Oui le kayak fût rude car les éléments n’ont pas été des plus faciles, mais le vélo non plus, car je devais affronter les « autres ». Dans les deux cas je relativisais cette adversité, en me disant que ma souffrance endurée était choisie. Au même moment dans le monde, des gamins subissaient la guerre des hommes en uniformes sans pouvoir y échapper. Ce qui ne tue pas rend plus fort, ils deviendront des durs à cuir mais le risque de revanche risque d’être périlleux.

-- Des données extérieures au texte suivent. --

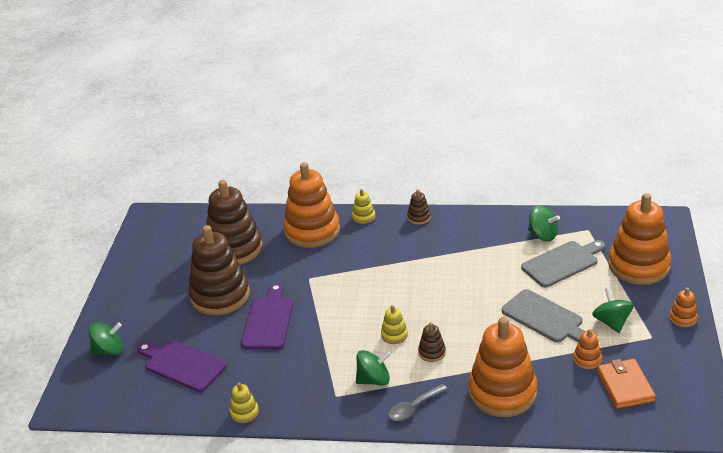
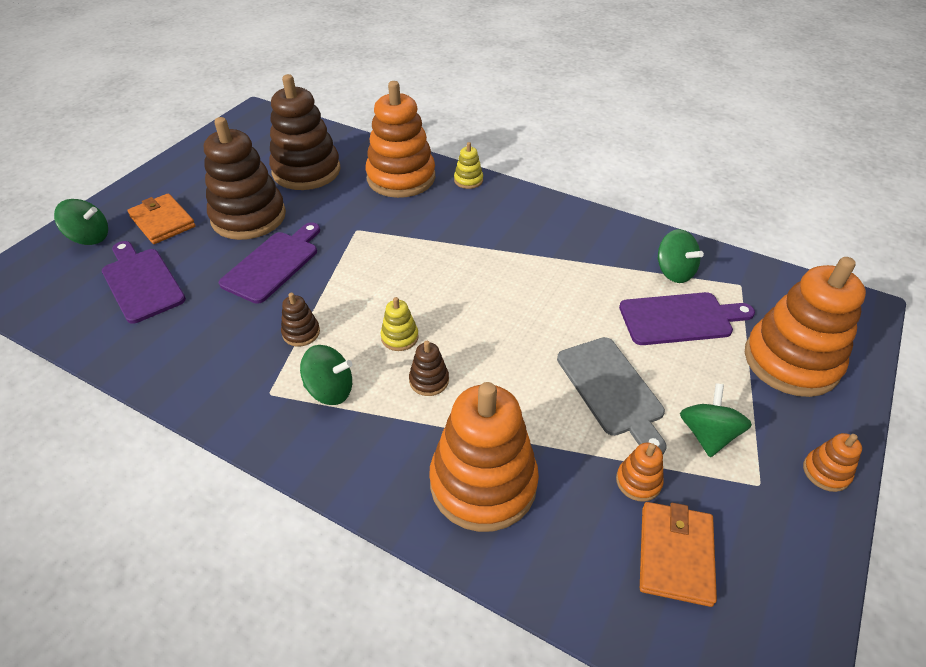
camera: 20 degrees right, 10 degrees up
yellow stacking toy [230,382,259,423] -> none
grey spoon [388,384,447,421] -> none
brown stacking toy [407,189,431,225] -> brown stacking toy moved to [281,293,320,347]
grey cutting board [521,240,605,287] -> purple cutting board [619,292,755,345]
none -> orange wallet [127,193,196,244]

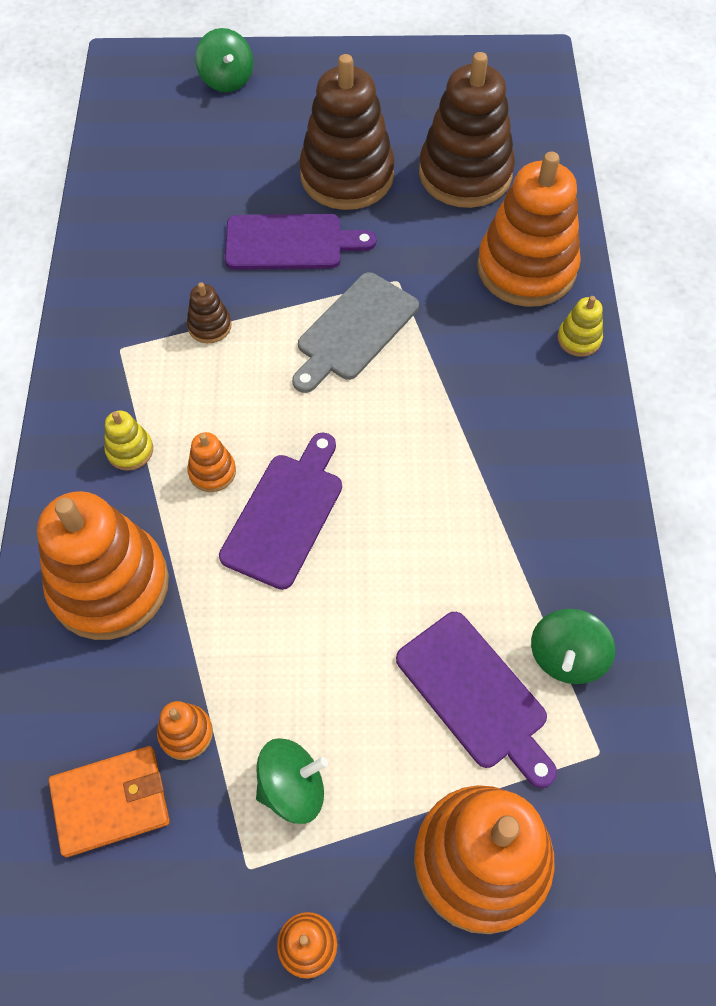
camera: 60 degrees right, 15 degrees up
purple cutting board [102,241,186,324] -> purple cutting board moved to [219,432,342,590]
orange wallet [127,193,196,244] -> none
green spinning top [300,345,352,405] -> none
yellow stacking toy [381,297,419,351] -> yellow stacking toy moved to [104,411,153,471]
brown stacking toy [409,341,449,396] -> orange stacking toy [187,432,236,492]
grey cutting board [557,337,666,454] -> grey cutting board moved to [292,272,419,393]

Le voyage comme je le pratique depuis bien longtemps ne me fait qu’effleurer les gens, je suis en contact juste le temps d’un diner, d’une route partagée, d’une plage bivouaquée. Je n’en prends que l’huile essentielle, le côté obscure n’a pas le temps de pénétrer le pèlerin qui s’est invité. Mais le retour me sédentarise de nouveau, il me fige et les avalanches se succèdent. Quand je suis parti sous les drapeaux je rentrais avec un bout en moins, plusieurs mois d’absence. Je trouvais que tout le monde avait changé. Mais ce n’était qu’un mirage la seule personne qui s’était transformée c’était moi. Puis j’ai voyagé de plus en plus loin et longtemps, en revenant de deux ans d’absence je n’arrivais plus à être en connexion avec qui que se soit, je devenais un déraciné marginal. Depuis une semaine je suis de retour sur mon île, les habitudes sont vite revenues, la radio du matin m’apporte les nouvelles « indispensables ». La violence des hommes doit être toujours la même, mais pendant quatre mois j’ai vécu dans une bulle, aucune info de l’extérieur ne m’avait atteint. Les dépêches me sont insupportables, le fric, le pouvoir gangrène notre monde, « Mon » île, « ma » plage, « ma » montagne. Les hommes s’entretuent ! Cela ne me touche plus : «Tuez vous- les gars, de toute façon c’est notre destin de mourir », mais une vie est trop courte pour se trucider pour quoi que se soit. Depuis quelques jours les médias insulaires insistent sur le futur derby Ajaccio-Bastia en football. Il faut que le peuple corse démontre un fairplay pour que les continentaux voient en nous des insulaires unis. Je dois être un vrai mouton noir, ce n’est pas aux autres qu’il faut le démontrer mais à soi même. S’aimer pour pouvoir être aimé. Encore ce matin la Corse a offert au monde entier sa violence, alors si dimanche les bleus siffleront les rouges je ne vois pas ce que les chinois penseront de plus ou de moins de nous…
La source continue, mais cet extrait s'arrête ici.